11:15 am, Tuesday, 7th November 2023 - 6 months ago

General

REMEMBRANCE Day is the time of year when we remember those that have fought for the safety of our country and the freedoms we are afforded today.

While there are many that quietly remember our heroes privately, there are those who seek to find a peaceful moment at a memorial, and there are thousands of national sites at which interested people can pay their respects to the fallen.

Avid family historians and supporters of the UK’s Forces are generally aware of places at which they can pay their respects, but public perception often focuses on a cenotaph, a public event, or a trip abroad to visit Commonwealth commemorations.  In North East Lincolnshire there are many memorials and churchyards where visitors can share a quiet moment.

Scores local men who fell at World War One battles, many of whom have personal commemorative plaques at Belgium’s Dud Corner, also have their names on the wall at Grimsby Minster.  At Cleethorpes’ Beacon Avenue Cemetery, there are 77 First World War burials, 80 from the Second World War, and a War Cross on the main drive.  Grimsby has 291 scattered burials of the First World War, many of them seamen who served with the Auxiliary Patrol which operated out of Grimsby, and 261 Second World War burials.  There are also 17 war burials of other nationalities in Scartho cemetery.

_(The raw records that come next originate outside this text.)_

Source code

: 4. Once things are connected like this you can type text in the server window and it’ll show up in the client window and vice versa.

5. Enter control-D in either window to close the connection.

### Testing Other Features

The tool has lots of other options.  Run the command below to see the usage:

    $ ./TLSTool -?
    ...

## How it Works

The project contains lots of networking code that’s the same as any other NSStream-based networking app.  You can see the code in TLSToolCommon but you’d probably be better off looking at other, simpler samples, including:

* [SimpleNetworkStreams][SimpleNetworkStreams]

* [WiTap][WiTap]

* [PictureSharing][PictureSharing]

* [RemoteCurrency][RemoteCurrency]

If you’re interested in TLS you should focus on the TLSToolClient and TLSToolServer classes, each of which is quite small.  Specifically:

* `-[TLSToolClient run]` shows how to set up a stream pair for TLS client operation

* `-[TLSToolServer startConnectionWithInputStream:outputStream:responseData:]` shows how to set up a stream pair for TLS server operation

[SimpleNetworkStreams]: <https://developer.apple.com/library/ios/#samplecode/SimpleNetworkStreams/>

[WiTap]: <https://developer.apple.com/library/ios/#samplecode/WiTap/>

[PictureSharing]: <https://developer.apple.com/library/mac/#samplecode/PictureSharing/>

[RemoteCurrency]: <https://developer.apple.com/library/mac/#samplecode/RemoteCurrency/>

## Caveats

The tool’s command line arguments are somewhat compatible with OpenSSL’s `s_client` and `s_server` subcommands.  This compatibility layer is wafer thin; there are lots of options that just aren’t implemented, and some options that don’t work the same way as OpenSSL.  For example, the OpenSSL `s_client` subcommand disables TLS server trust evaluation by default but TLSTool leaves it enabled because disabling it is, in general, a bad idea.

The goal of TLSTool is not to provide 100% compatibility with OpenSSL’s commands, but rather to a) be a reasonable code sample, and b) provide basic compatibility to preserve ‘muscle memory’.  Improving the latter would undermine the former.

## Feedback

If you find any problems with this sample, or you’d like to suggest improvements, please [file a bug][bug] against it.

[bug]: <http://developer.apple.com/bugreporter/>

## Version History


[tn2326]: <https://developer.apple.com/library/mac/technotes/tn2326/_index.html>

At Immingham’s St Andrew’s Church, national and international heroes have their final resting places tended to by local cadets.  There are 18 WW1 burials and five from WW2 here, including those of Able Seaman George William Woolgar and Leading Seaman Harold Henry Rigsby.  The two men were aboard the HMS Hardy when it was destroyed at Dogger Bank, in the Humber, in 1914.  This is unfortunately not an unusual tale given the region’s closeness to the North Sea, with scores of boats and ships attacked in the Humber Estuary during both world wars.

Following World War One centenary events in 2014, the Commonwealth War Graves Commission (CWGC) embarked upon a project to install signs in as many UK churchyards, cemeteries, and burial grounds as possible, to direct people to war graves and increase awareness of places people can pay their respects across the country.  Cleethorpes’ Beacon Avenue cemetery is now one of those to have its signs in situ, having been installed in time for this year’s Remembrance Day.

The initial CWGC project began with Church of England sites, with the Diocese of Lincoln having 236 church locations with war graves.  The CWGC was given permission to install signs at almost half of these places before the project moved on to local councils and other denomination locations.  In Lincolnshire overall, there are 86 CWGC sites, with signs already in place in Scartho Cemetery and, more recently, Beacon Avenue.

Signs are paid for and maintained by the commission on a permanent basis, in a bid to encourage interest in the fallen soldiers of war and their histories.  The CWGC project has encouraged a bigger conversation with local churches and councils, many of whom were unaware of the casualties in their burial grounds.

Daniel Intress-Franklin, Deputy Bereavement Services Manager at North East Lincolnshire Council, said: “We are pleased that signs have been installed to point the public to the historic graves in our cemeteries.  It is good to know that the fallen will not only be remembered across our region, but they can also now be found by a new generation of historians and interested people.”